Di Gazzelle, per fortuna, non esistono adulatori passivi come accade per le grandi star di cui non faremo nomi per evitare torrenti di vomito. Di Gazzelle esistono i fan, quelli che lo seguono senza aver bisogno che glielo dica un banner o uno spot. Per questo il Flavio dal 2017 racconta se stesso in ogni sfumatura che oggi, con Dentro, si consolida e conferma. La pecca è una latente monotonia che possiamo così definire se ascoltiamo il disco con lo spirito polemico, ma allo stesso tempo possiamo parlare di coerenza. Probabilmente la sperimentazione non è nelle corde di Gazzelle, e questo non è un male. C’è chi sperimenta arrivando a fare più schifo di prima. Flavio, piuttosto, resta nella sua zona di comfort e fa ciò che gli riesce meglio.

Negli anni ’90 avrebbe fatto storcere il naso ai fan di Daniele Groff, e la scuola brit-pop di Gazzelle è tutta nella sua manifesta passione per i fratelli Gallagher. Con Liam, del resto, sogna di duettare ma preferisce volare basso. “Sono solo un piccolo cantautore di quartiere”, spiega a Rolling Stone. Dentro di Gazzelle è il classico disco à la Gazzelle: crepuscolare, perché la sua musica è perfetta per la notte; romantico, perché per parlare d’amore non serve solo quella nauseante serotonina ostentata da certe pop-star; maturo perché sì, nel suo quarto album Gazzelle (o il suo personaggio) ha trovato l’amore e decide di raccontarlo.

Con la prima traccia Qualcosa Che Non Va la dichiarazione di intenti ci viene sbattuta sul grugno, un po’ come fece Paolo Benvegnù nella sua Impressionabili: “È la mia verità, e spero possa esploderti in faccia e spaccarti la testa”. Dalla prima canzone Gazzelle confessa di non sentirsi felice, fino a sposare il racconto urbano con Idem che, del resto, aveva scelto per anticipare il disco.

Il discorso continua qualche traccia più avanti con Flavio, dove dietro l’apparente pop leggiadro si nasconde una disperata richiesta di essere lasciato in pace, scegliendo il suo nome di battesimo come titolo. A proposito di zona di comfort, il Flavio fa capolino dal suo guscio tendendo la mano a thasup in Quello Che Eravamo Prima, Fulminacci in Milioni e Noyz Narcos in Roma. L’amore, la malinconia e Roma sono i tre main characters preferiti da Gazzelle, che sembra scrivere i suoi brani sotto la pioggia, in piena notte (lo abbiamo già detto) e in quei momenti in cui ti chiedi perché non hai tirato due cartoni al compagno di scuola che ti mancò di rispetto nel 1996.

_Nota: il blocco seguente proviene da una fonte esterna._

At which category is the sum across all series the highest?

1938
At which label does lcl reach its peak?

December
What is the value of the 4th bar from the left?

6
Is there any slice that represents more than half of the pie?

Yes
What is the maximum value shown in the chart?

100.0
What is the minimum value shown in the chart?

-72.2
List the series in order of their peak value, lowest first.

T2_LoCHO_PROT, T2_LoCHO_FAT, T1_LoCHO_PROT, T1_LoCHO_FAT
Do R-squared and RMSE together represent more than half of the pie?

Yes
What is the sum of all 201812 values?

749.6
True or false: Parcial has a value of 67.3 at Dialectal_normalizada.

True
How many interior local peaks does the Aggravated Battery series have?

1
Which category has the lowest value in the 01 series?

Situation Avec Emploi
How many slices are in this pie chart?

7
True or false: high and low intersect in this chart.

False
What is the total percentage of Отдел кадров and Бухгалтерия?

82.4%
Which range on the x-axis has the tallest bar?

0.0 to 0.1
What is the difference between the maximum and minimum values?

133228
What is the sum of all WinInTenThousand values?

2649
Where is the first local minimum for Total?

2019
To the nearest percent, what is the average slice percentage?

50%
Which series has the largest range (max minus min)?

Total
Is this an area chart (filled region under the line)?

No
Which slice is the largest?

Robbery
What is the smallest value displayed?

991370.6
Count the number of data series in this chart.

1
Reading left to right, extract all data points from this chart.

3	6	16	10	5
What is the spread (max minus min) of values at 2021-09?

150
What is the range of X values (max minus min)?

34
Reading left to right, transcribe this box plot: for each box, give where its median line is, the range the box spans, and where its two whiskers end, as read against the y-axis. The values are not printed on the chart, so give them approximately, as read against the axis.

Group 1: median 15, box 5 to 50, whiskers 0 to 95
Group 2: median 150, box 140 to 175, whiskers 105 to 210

Perché parliamo di uscita dalla zona di comfort? Con i suoi ospiti speciali Flavio si approccia al rap, che certamente non è una novità ma è sempre un chiaro tentativo di tornare in superficie per dimostrare a se stesso che c’è un mondo più sfumato oltre il cantautorato contemporaneo.

La maturazione, quindi, arriva con La Prima Canzone D’Amore, che è un passo – no, cento – in avanti per un piccolo e timido poeta che non si è mai pianto addosso ma ha passato troppe ore affacciato alla sua finestra per cercare sollievo.

Sostanzialmente il disco è indie nello stile di Gazzelle, che non ama creare capolavori ma raccontare piccole storie alla portata di tutti, partendo dal suo personale. Lo fa dal 2017 e sembra ancora lì, prigioniero di un loop che in realtà è il suo invito ad annoiarsi insieme.